[[ Excerpted text open ]]

Re: BUG #18177: certain queries under certain contexts take multiple orders of magnitude longer compared to v10

From: David Rowley <dgrowleyml(at)gmail(dot)com>
To: Robert Leach <rleach(at)princeton(dot)edu>
Cc: pgsql-bugs(at)lists(dot)postgresql(dot)org
Subject: Re: BUG #18177: certain queries under certain contexts take multiple orders of magnitude longer compared to v10
Date: 2023-11-03 00:23:38
Message-ID: CAApHDvqdPv9RV6G+Ua5S6ADpR1U7vuEtGV_7COvLXnnrbv8OXw@mail.gmail.com
Views: Raw Message | Whole Thread | Download mbox | Resend email
Thread:
Lists: pgsql-bugs

On Fri, 3 Nov 2023 at 09:04, Robert Leach <rleach(at)princeton(dot)edu> wrote:
> > Nothing looks particularly bug like so far. It seems the
> > pg_class.reltuples estimate for this relation is way out.
>
> If this is operating as intended, there are a couple questions I have:
>
> 1. In postgres 10, the query always runs in under 1 second, regardless of the context. In postgres 13, depending on the context, why does it almost always takes over 200 seconds?

[[ Excerpted text closed ]]

Required actions —
1 – Answer these from the mailing list message:
(a) Who sent the message?
(b) On what date was it sent?
(c) According to the quoted question, how long does the query take in postgres 10?
2 – Translate this sentence from the mailing list message into Spanish: "It seems the pg_class.reltuples estimate for this relation is way out."
Rely only on the mailing list message to respond.

[[ Extracted material open ]]

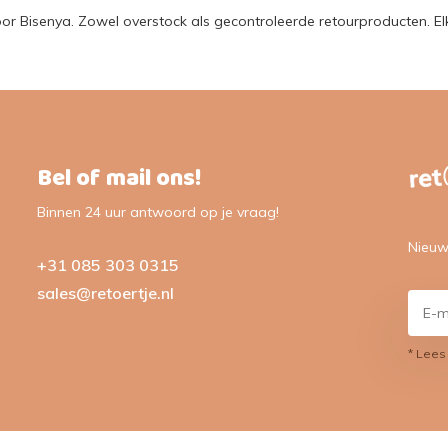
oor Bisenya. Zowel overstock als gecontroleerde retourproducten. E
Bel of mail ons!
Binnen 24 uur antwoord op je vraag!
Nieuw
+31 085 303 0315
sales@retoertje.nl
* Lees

[[ Extracted material closed ]]
[[ Extracted material open ]]

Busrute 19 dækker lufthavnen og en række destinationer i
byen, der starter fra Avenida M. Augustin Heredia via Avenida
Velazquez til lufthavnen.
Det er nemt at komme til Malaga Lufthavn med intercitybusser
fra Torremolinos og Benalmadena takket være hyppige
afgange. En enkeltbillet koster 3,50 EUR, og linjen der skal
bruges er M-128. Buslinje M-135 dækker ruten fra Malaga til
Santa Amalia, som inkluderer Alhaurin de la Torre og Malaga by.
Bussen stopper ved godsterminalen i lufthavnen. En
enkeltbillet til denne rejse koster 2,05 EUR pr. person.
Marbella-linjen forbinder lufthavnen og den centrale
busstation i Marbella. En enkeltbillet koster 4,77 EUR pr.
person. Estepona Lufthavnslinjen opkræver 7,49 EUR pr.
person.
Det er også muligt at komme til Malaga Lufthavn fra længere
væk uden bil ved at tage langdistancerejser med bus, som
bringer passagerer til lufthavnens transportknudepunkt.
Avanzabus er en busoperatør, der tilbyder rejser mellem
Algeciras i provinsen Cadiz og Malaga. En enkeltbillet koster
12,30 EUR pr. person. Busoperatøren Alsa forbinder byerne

[[ Extracted material closed ]]

Task answers —
1 –
(a) David Rowley
(b) 2023-11-03
(c) Under 1 second, regardless of the context

2 – Parece que la estimación de pg_class.reltuples para esta relación está muy desviada.